What to work on:
The lines to extract run from the first line of the material below to the line containing "tedarik ettiği Harpoon", both included; leave the pictures behind.

Extracted entries:
==========

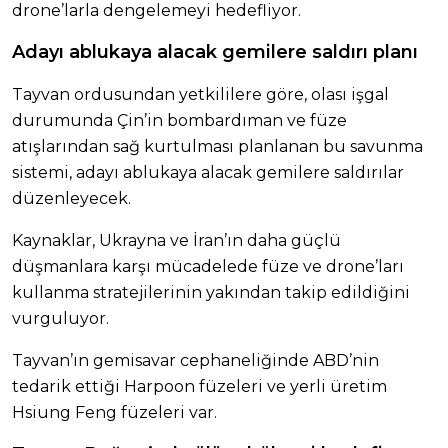
drone’larla dengelemeyi hedefliyor.
Adayı ablukaya alacak gemilere saldırı planı
Tayvan ordusundan yetkililere göre, olası işgal
durumunda Çin’in bombardıman ve füze
atışlarından sağ kurtulması planlanan bu savunma
sistemi, adayı ablukaya alacak gemilere saldırılar
düzenleyecek.
Kaynaklar, Ukrayna ve İran’ın daha güçlü
düşmanlara karşı mücadelede füze ve drone’ları
kullanma stratejilerinin yakından takip edildiğini
vurguluyor.
Tayvan’ın gemisavar cephaneliğinde ABD’nin
tedarik ettiği Harpoon füzeleri ve yerli üretim
Hsiung Feng füzeleri var.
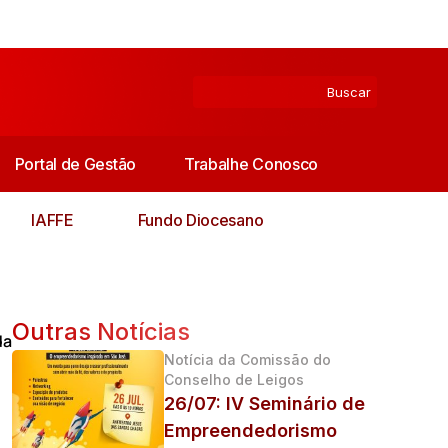
Portal de Gestão
Trabalhe Conosco
IAFFE
Fundo Diocesano
Outras Notícias
da
Notícia da Comissão do
Conselho de Leigos
26/07: IV Seminário de
Empreendedorismo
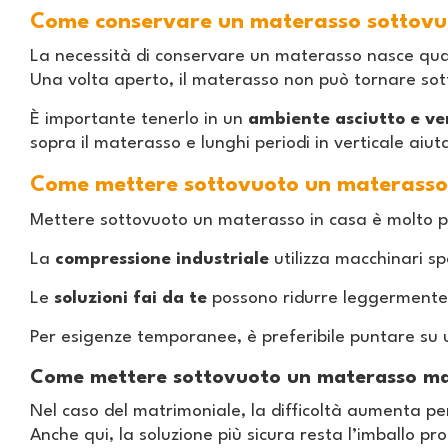
Come conservare un materasso sottovu
La necessità di conservare un materasso nasce quas
Una volta aperto, il materasso non può tornare so
È importante tenerlo in un
ambiente asciutto e ve
sopra il materasso e lunghi periodi in verticale aiu
Come mettere sottovuoto un materasso
Mettere sottovuoto un materasso in casa è molto p
La
compressione industriale
utilizza macchinari spe
Le
soluzioni fai da te
possono ridurre leggermente i
Per esigenze temporanee, è preferibile puntare su 
Come mettere sottovuoto un materasso ma
Nel caso del matrimoniale, la difficoltà aumenta p
Anche qui, la soluzione più sicura resta l’imballo pr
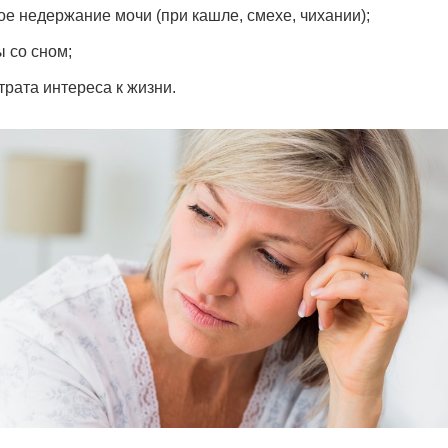
ое недержание мочи (при кашле, смехе, чихании);
 со сном;
трата интереса к жизни.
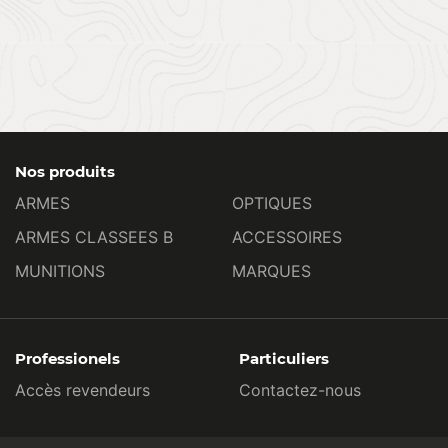
Nos produits
ARMES
OPTIQUES
ARMES CLASSEES B
ACCESSOIRES
MUNITIONS
MARQUES
Professionels
Particuliers
Accès revendeurs
Contactez-nous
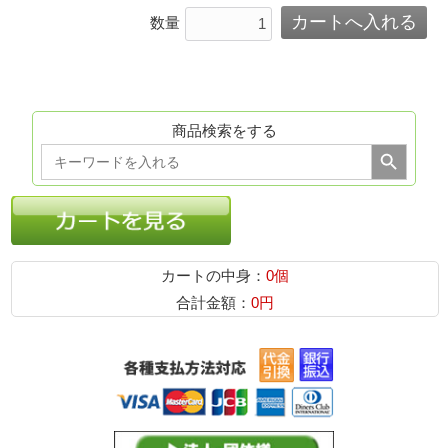
数量
商品検索をする
Search Button
Search
for:
カートの中身：
0個
合計金額：
0円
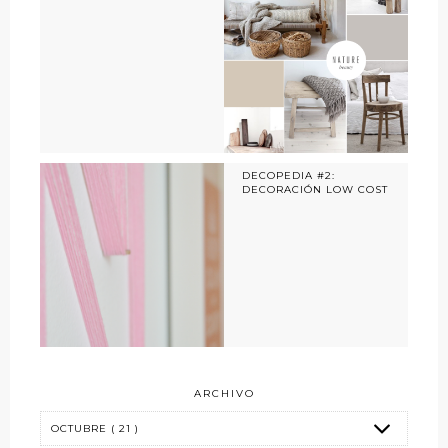
DECOPEDIA #2:
DECORACIÓN LOW COST
ARCHIVO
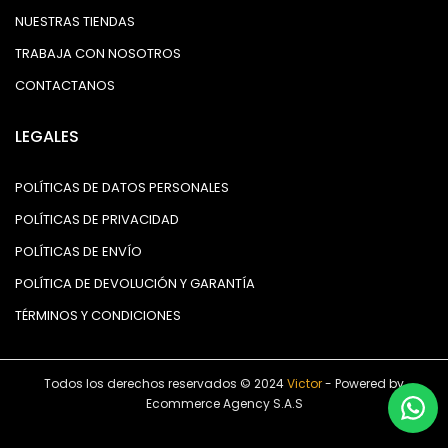
NUESTRAS TIENDAS
TRABAJA CON NOSOTROS
CONTACTANOS
LEGALES
POLÍTICAS DE DATOS PERSONALES
POLÍTICAS DE PRIVACIDAD
POLÍTICAS DE ENVÍO
POLÍTICA DE DEVOLUCIÓN Y GARANTÍA
TÉRMINOS Y CONDICIONES
Todos los derechos reservados © 2024
Victor
- Powered by
Ecommerce Agency S.A.S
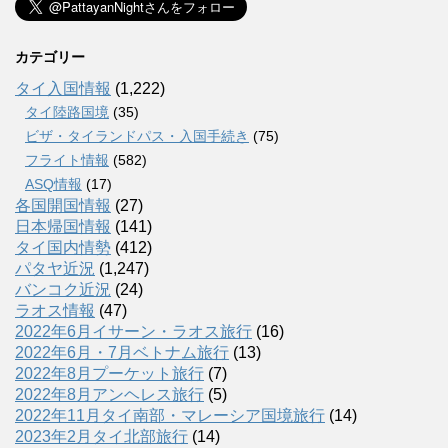
カテゴリー
タイ入国情報
(1,222)
タイ陸路国境
(35)
ビザ・タイランドパス・入国手続き
(75)
フライト情報
(582)
ASQ情報
(17)
各国開国情報
(27)
日本帰国情報
(141)
タイ国内情勢
(412)
パタヤ近況
(1,247)
バンコク近況
(24)
ラオス情報
(47)
2022年6月イサーン・ラオス旅行
(16)
2022年6月・7月ベトナム旅行
(13)
2022年8月プーケット旅行
(7)
2022年8月アンヘレス旅行
(5)
2022年11月タイ南部・マレーシア国境旅行
(14)
2023年2月タイ北部旅行
(14)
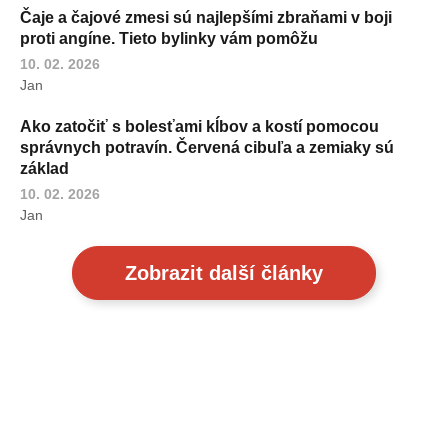
Čaje a čajové zmesi sú najlepšími zbraňami v boji
proti angíne. Tieto bylinky vám pomôžu
10. 02. 2026
Jan
Ako zatočiť s bolesťami kĺbov a kostí pomocou
správnych potravín. Červená cibuľa a zemiaky sú
základ
10. 02. 2026
Jan
Zobrazit další články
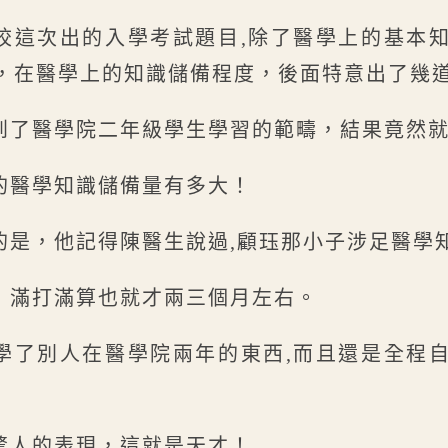
校這次出的入學考試題目,除了醫學上的基本
，在醫學上的知識儲備程度，後面特意出了幾
到了醫學院二年級學生學習的範疇，結果竟然
的醫學知識儲備量有多大！
的是，他記得陳醫生說過,顧珏那小子涉足醫學
，滿打滿算也就才兩三個月左右。
學了別人在醫學院兩年的東西,而且還是全程
驚人的表現，這就是天才！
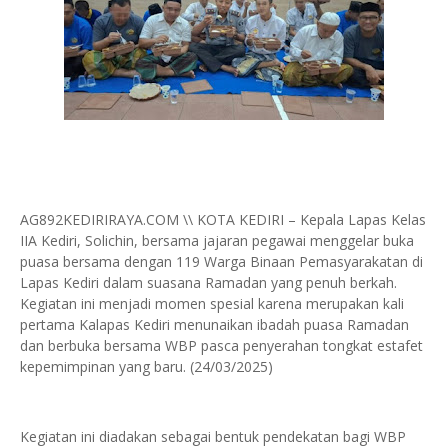
AG892KEDIRIRAYA.COM \\ KOTA KEDIRI – Kepala Lapas Kelas
IIA Kediri, Solichin, bersama jajaran pegawai menggelar buka
puasa bersama dengan 119 Warga Binaan Pemasyarakatan di
Lapas Kediri dalam suasana Ramadan yang penuh berkah.
Kegiatan ini menjadi momen spesial karena merupakan kali
pertama Kalapas Kediri menunaikan ibadah puasa Ramadan
dan berbuka bersama WBP pasca penyerahan tongkat estafet
kepemimpinan yang baru. (24/03/2025)
Kegiatan ini diadakan sebagai bentuk pendekatan bagi WBP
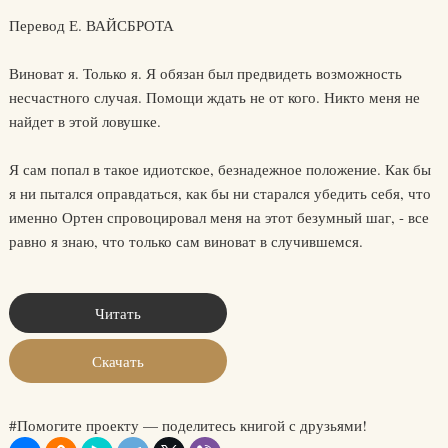
Перевод Е. ВАЙСБРОТА
Виноват я. Только я. Я обязан был предвидеть возможность
несчастного случая. Помощи ждать не от кого. Никто меня не
найдет в этой ловушке.
Я сам попал в такое идиотское, безнадежное положение. Как бы
я ни пытался оправдаться, как бы ни старался убедить себя, что
именно Ортен спровоцировал меня на этот безумный шаг, - все
равно я знаю, что только сам виноват в случившемся.
Читать
Скачать
#Помогите проекту — поделитесь книгой с друзьями!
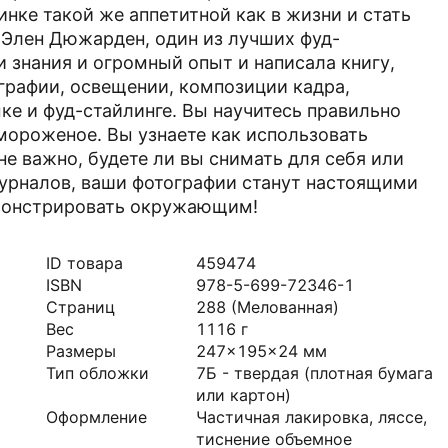
инке такой же аппетитной как в жизни и стать
 Элен Дюжарден, один из лучших фуд-
и знания и огромный опыт и написала книгу,
графии, освещении, композиции кадра,
ке и фуд-стайлинге. Вы научитесь правильно
мороженое. Вы узнаете как использовать
не важно, будете ли вы снимать для себя или
 журналов, ваши фотографии станут настоящими
монстрировать окружающим!
ID товара
459474
ISBN
978-5-699-72346-1
Страниц
288
(Мелованная)
Вес
1116
г
Размеры
247x195x24
мм
Тип обложки
7Б - твердая (плотная бумага
или картон)
Оформление
Частичная лакировка, ляссе,
тиснение объемное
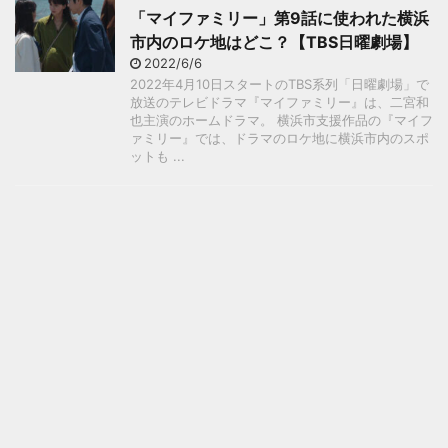
「マイファミリー」第9話に使われた横浜
市内のロケ地はどこ？【TBS日曜劇場】
2022/6/6
2022年4月10日スタートのTBS系列「日曜劇場」で
放送のテレビドラマ『マイファミリー』は、二宮和
也主演のホームドラマ。 横浜市支援作品の『マイフ
ァミリー』では、ドラマのロケ地に横浜市内のスポ
ットも ...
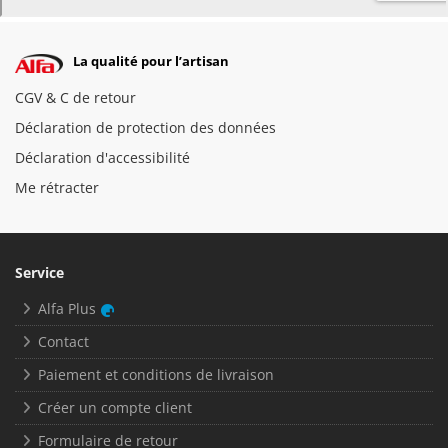
La qualité pour l’artisan
CGV & C de retour
Déclaration de protection des données
Déclaration d'accessibilité
Me rétracter
Service
Alfa Plus
Contact
Paiement et conditions de livraison
Créer un compte client
Formulaire de retour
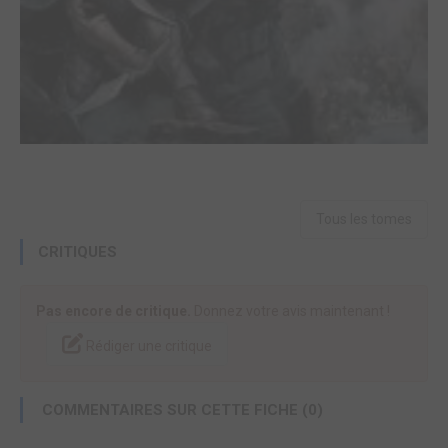
Tous les tomes
CRITIQUES
Pas encore de critique.
Donnez votre avis maintenant !
Rédiger une critique
COMMENTAIRES SUR CETTE FICHE (0)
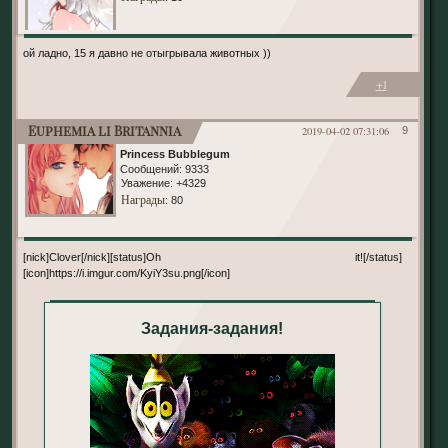
ой ладно, 15 я давно не отыгрывала животных ))
+1
Euphemia li Britannia
2019-04-02 07:31:06
9
Princess Bubblegum
Сообщений:
9333
Уважение:
+4329
Награды
: 80
[nick]Clover[/nick][status]Oh it![/status]
[icon]https://i.imgur.com/KyiY3su.png[/icon]
Задания-задания!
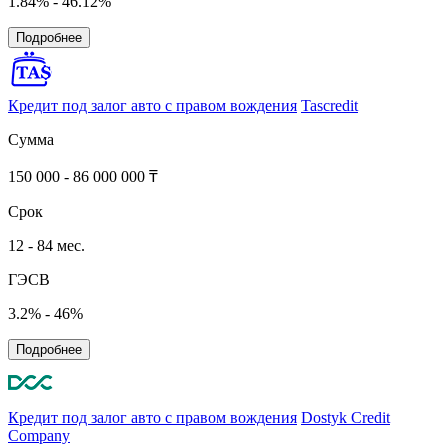
1.84% - 46.12%
Подробнее
Кредит под залог авто с правом вождения
Tascredit
Сумма
150 000 - 86 000 000 ₸
Срок
12 - 84 мес.
ГЭСВ
3.2% - 46%
Подробнее
Кредит под залог авто с правом вождения
Dostyk Credit
Company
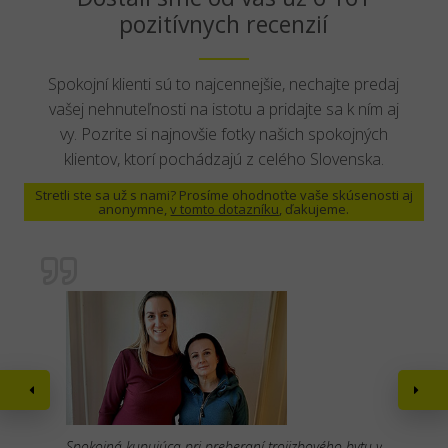
pozitívnych recenzií
Spokojní klienti sú to najcennejšie, nechajte predaj
vašej nehnuteľnosti na istotu a pridajte sa k ním aj
vy. Pozrite si najnovšie fotky našich spokojných
klientov, ktorí pochádzajú z celého Slovenska.
Stretli ste sa už s nami? Prosíme ohodnoťte vaše skúsenosti aj
anonymne,
v tomto dotazníku
, ďakujeme.
Spokojná kupujúca pri preberaní trojizbového bytu v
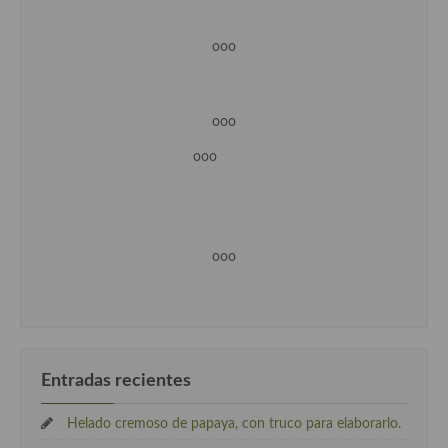
ooo
ooo
ooo
ooo
Entradas recientes
Helado cremoso de papaya, con truco para elaborarlo.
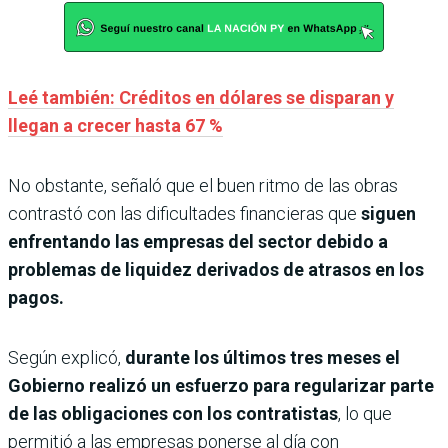
Leé también: Créditos en dólares se disparan y
llegan a crecer hasta 67 %
No obstante, señaló que el buen ritmo de las obras
contrastó con las dificultades financieras que
siguen
enfrentando las empresas del sector debido a
problemas de liquidez derivados de atrasos en los
pagos.
Según explicó,
durante los últimos tres meses el
Gobierno realizó un esfuerzo para regularizar parte
de las obligaciones con los contratistas
, lo que
permitió a las empresas ponerse al día con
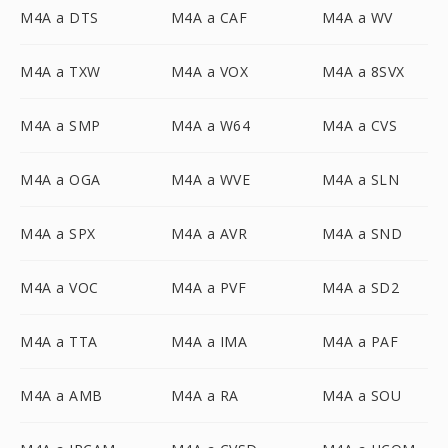
M4A a DTS
M4A a CAF
M4A a WV
M4A a TXW
M4A a VOX
M4A a 8SVX
M4A a SMP
M4A a W64
M4A a CVS
M4A a OGA
M4A a WVE
M4A a SLN
M4A a SPX
M4A a AVR
M4A a SND
M4A a VOC
M4A a PVF
M4A a SD2
M4A a TTA
M4A a IMA
M4A a PAF
M4A a AMB
M4A a RA
M4A a SOU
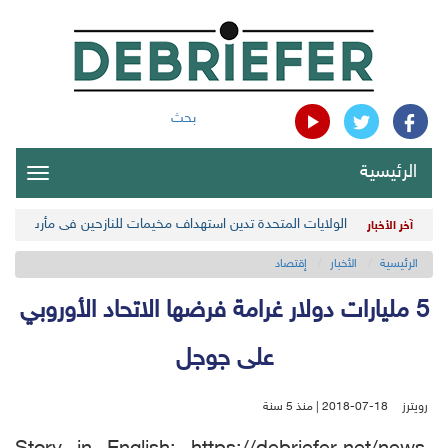
بحث
الرئيسية
oggle
gation
الولايات المتحدة تدين استهداف مخيمات للنازحين في مأرب اليمن
آخر الأخبار
الرئيسية
الأخبار
إقتصاد
5 مليارات دولار غرامة فرضها الاتحاد الأوروبي
على جوجل
رويترز
2018-07-18 | منذ 5 سنة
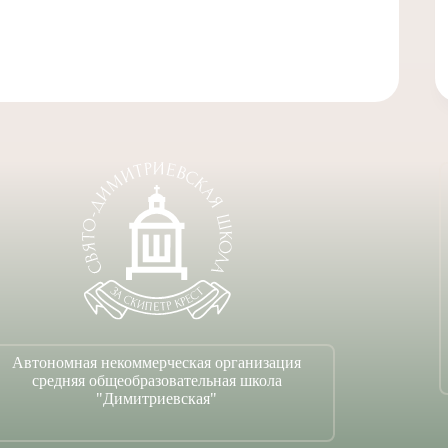
Автономная некоммерческая организация
средняя общеобразовательная школа
"Димитриевская"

==========

Problem solution:
drone’larla dengelemeyi hedefliyor.
Adayı ablukaya alacak gemilere saldırı planı
Tayvan ordusundan yetkililere göre, olası işgal
durumunda Çin’in bombardıman ve füze
atışlarından sağ kurtulması planlanan bu savunma
sistemi, adayı ablukaya alacak gemilere saldırılar
düzenleyecek.
Kaynaklar, Ukrayna ve İran’ın daha güçlü
düşmanlara karşı mücadelede füze ve drone’ları
kullanma stratejilerinin yakından takip edildiğini
vurguluyor.
Tayvan’ın gemisavar cephaneliğinde ABD’nin
tedarik ettiği Harpoon füzeleri ve yerli üretim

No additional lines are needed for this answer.